• ЗАДАНИЕ A: Преобразуйте в нумерованный перечень строки приведенного ниже списка, начиная с самой первой и заканчивая строкой с "3: (1135, 891)" включительно, без пустых строк. Пометки о картинках в ответ не включайте.

──────────

Водолаз, три раза поднимавший со дна ледокол «Ангара», рассказал о нюансах профессии

Подводная одиссея Владимира Волокитина

В редакцию пришел человек, который три раза поднимал со дна ледокол «Ангара». Так мы познакомились с Владимиром Николаевичем Волокитиным, водолазом первого класса, который прошагал по дну Черного, Балтийского и Средиземного морей, не считая доброго десятка рек разного калибра.

 

Несчастливая «Ангара»

Редкий корабль может похвастать, что три раза тонул, а вот легендарный ледокол «Ангара» удостоился этой чести. Первый раз это случилось в 1977 году, когда приткнули его на 21-м километре, не зная, подо что приспособить. Пока думали да гадали, он и пошел на дно. Вот тогда Волокитину с его ребятами пришлось взяться за дело. Затыкали они все щели, помпами откачали воду и помаленьку дошлепали до стоянки у плотины Иркутской ГЭС.

Там бы ему срочный ремонт: сваркой по швам пройтись, заплаты поставить, краску в три слоя накатать, но в нашем государстве ничего ведь быстро не делается. Постоял он, постоял, да и сел на корму. Городские власти всполошились: пейзаж портит. Пригласили Хабаровский отряд водолазов. Те покрутились – ничего не выходит. Опять послали за Волокитиным. Поставили по бокам две баржи, тросы под днище подвели, вытянули корму из воды. И спешно, чтобы не мозолила глаза эта утлая посудина, увели в Мельничную падь. Там она вскоре вновь благополучно ушла на дно.

Как-то, уже в конце 80-х, в Усть-Баргузине затонул малый буксир «Пожарский». По глупости затонул. Тащил он на коротком поводке баржу, резко повернул, а баржа тяжеленная, она по инерции как шла вперед, так и положила буксир на бок. Тот черпанул воды и ушел на дно вместе с мотористом.

──────────

• ЗАДАНИЕ B: Перескажите отрывок о водолазе Волокитине в двух предложениях.

──────────

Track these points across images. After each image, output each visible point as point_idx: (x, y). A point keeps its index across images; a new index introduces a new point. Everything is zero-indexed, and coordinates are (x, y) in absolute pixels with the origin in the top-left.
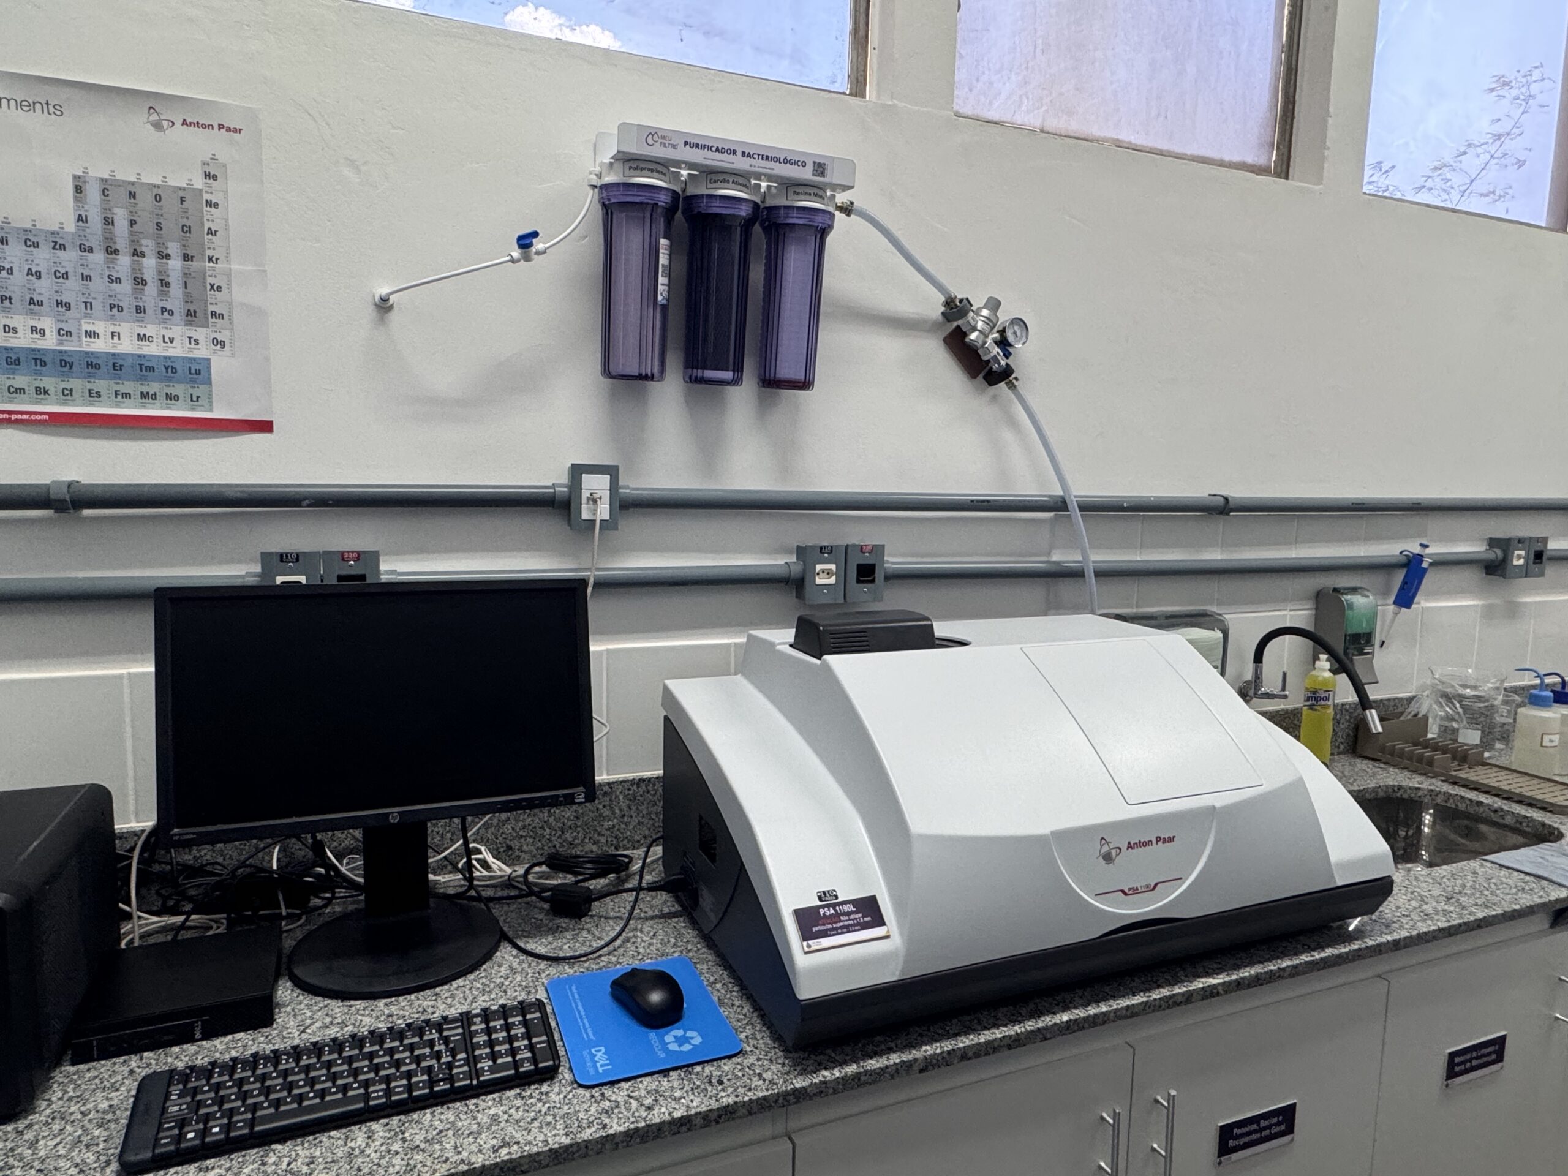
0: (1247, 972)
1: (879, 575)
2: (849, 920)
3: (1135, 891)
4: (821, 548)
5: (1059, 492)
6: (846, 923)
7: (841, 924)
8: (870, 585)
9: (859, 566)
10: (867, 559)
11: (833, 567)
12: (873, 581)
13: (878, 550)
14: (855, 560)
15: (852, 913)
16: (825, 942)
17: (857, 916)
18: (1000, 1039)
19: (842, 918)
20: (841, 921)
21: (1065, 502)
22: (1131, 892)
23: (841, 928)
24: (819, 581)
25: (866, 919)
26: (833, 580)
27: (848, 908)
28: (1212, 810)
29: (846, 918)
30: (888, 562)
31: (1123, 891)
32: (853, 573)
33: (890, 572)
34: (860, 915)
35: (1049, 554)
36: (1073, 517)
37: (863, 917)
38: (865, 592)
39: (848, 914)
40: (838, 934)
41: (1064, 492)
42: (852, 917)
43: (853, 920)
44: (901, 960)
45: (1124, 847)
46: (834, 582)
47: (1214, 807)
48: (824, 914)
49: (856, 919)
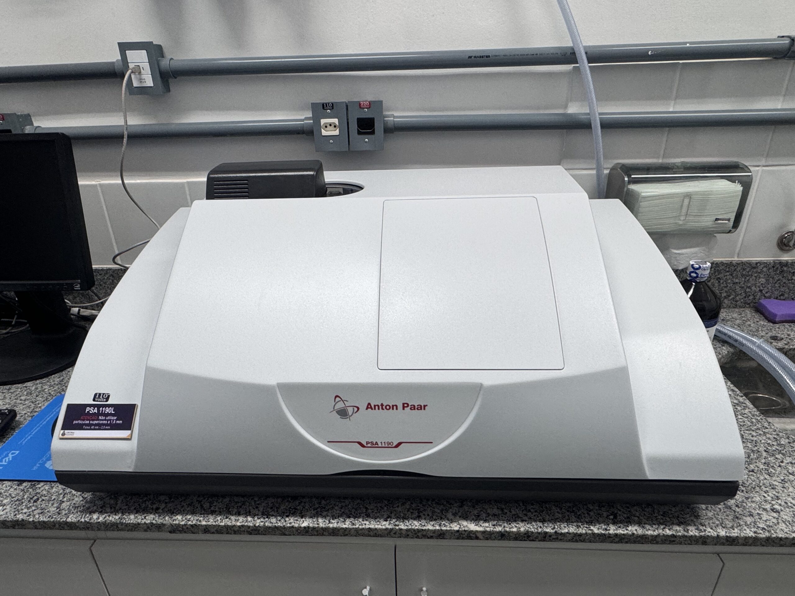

──────────

• ОЖИДАЕМЫЙ ОТВЕТ A:
1. Track these points across images. After each image, output each visible point as point_idx: (x, y). A point keeps its index across images; a new index introduces a new point. Everything is zero-indexed, and coordinates are (x, y) in absolute pixels with the origin in the top-left.
2. 0: (1247, 972)
3. 1: (879, 575)
4. 2: (849, 920)
5. 3: (1135, 891)

• ОЖИДАЕМЫЙ ОТВЕТ B: Водолаз первого класса Владимир Николаевич Волокитин, работавший на дне Черного, Балтийского и Средиземного морей и многих рек, трижды поднимал со дна ледокол «Ангара». Когда ледокол затонул в 1977 году, команда Волокитина откачала воду и довела его до плотины Иркутской ГЭС; позже, после того как судно село на корму, Волокитина снова позвали его поднимать, а затем ледокол увели в Мельничную падь, где он опять ушел на дно.